Sur les frais liés au litige :
4. Dans les circonstances de l’espèce, il n’y a pas lieu de mettre à la charge de M. B la somme de 350 euros demandée par le préfet du Val-d’Oise au titre de l’article L. 761-1 du code de justice administrative.
D É C I D E :
Article 1er : La requête de M. B est rejetée.
Article 2 : Les conclusions présentées par le préfet du Val-d’Oise sur le fondement des dispositions de l’article L. 761-1 du code de justice administrative sont rejetées.
Article 3 : Le présent jugement sera notifié à M. A B et au ministre de l’aménagement du territoire et de la décentralisation.
Copie en sera transmise au préfet du Val-d’Oise.

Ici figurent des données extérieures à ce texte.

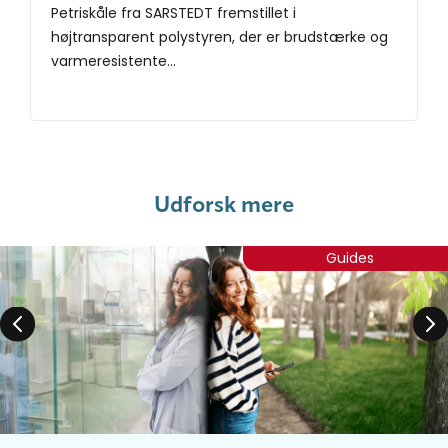
Petriskåle fra SARSTEDT fremstillet i
højtransparent polystyren, der er brudstærke og
varmeresistente...
Udforsk mere
Guides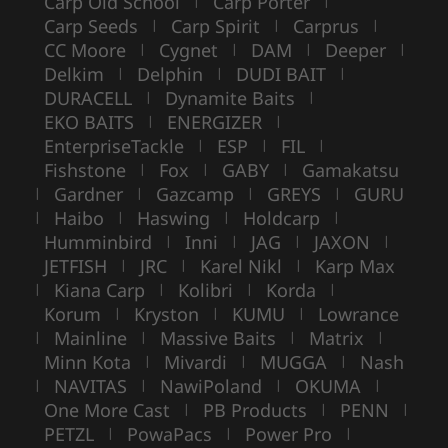
Carp Old School
Carp Porter
|
|
Carp Seeds
Carp Spirit
Carprus
|
|
|
CC Moore
Cygnet
DAM
Deeper
|
|
|
|
Delkim
Delphin
DUDI BAIT
|
|
|
DURACELL
Dynamite Baits
|
|
EKO BAITS
ENERGIZER
|
|
EnterpriseTackle
ESP
FIL
|
|
|
Fishstone
Fox
GABY
Gamakatsu
|
|
|
Gardner
Gazcamp
GREYS
GURU
|
|
|
|
Haibo
Haswing
Holdcarp
|
|
|
|
Humminbird
Inni
JAG
JAXON
|
|
|
|
JETFISH
JRC
Karel Nikl
Karp Max
|
|
|
Kiana Carp
Kolibri
Korda
|
|
|
|
Korum
Kryston
KUMU
Lowrance
|
|
|
Mainline
Massive Baits
Matrix
|
|
|
|
Minn Kota
Mivardi
MUGGA
Nash
|
|
|
NAVITAS
NawiPoland
OKUMA
|
|
|
|
One More Cast
PB Products
PENN
|
|
|
PETZL
PowaPacs
Power Pro
|
|
|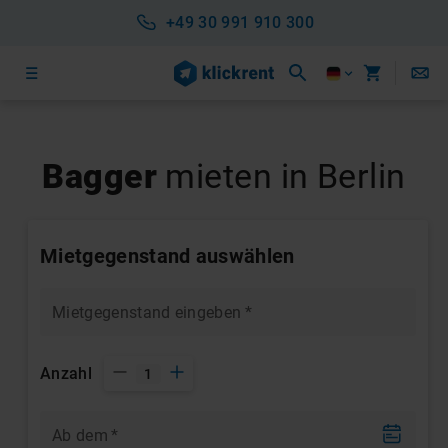
+49 30 991 910 300
Bagger
mieten in Berlin
Mietgegenstand auswählen
Mietgegenstand eingeben
*
Anzahl
1
Ab dem
*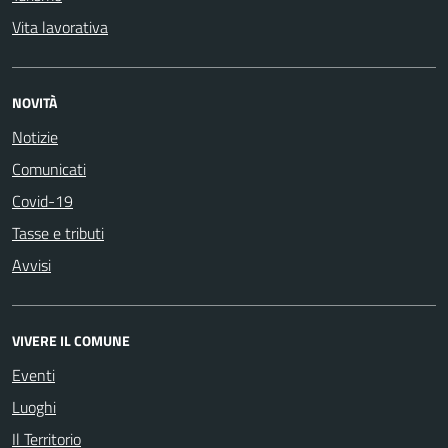
Vita lavorativa
NOVITÀ
Notizie
Comunicati
Covid-19
Tasse e tributi
Avvisi
VIVERE IL COMUNE
Eventi
Luoghi
Il Territorio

Rendu public par mise à disposition au greffe du tribunal le 4 juin 2025.
La vice-présidente désignée,
Signé
H. Lepetit-Collin
La greffière,
Signé
K. Nabunda
La République mande et ordonne au ministre de l’aménagement du territoire et de la décentralisation en ce qui le concerne ou à tous commissaires de justice à ce requis en ce qui concerne les voies de droit commun contre les parties privées, de pourvoir à l’exécution de la présente décision.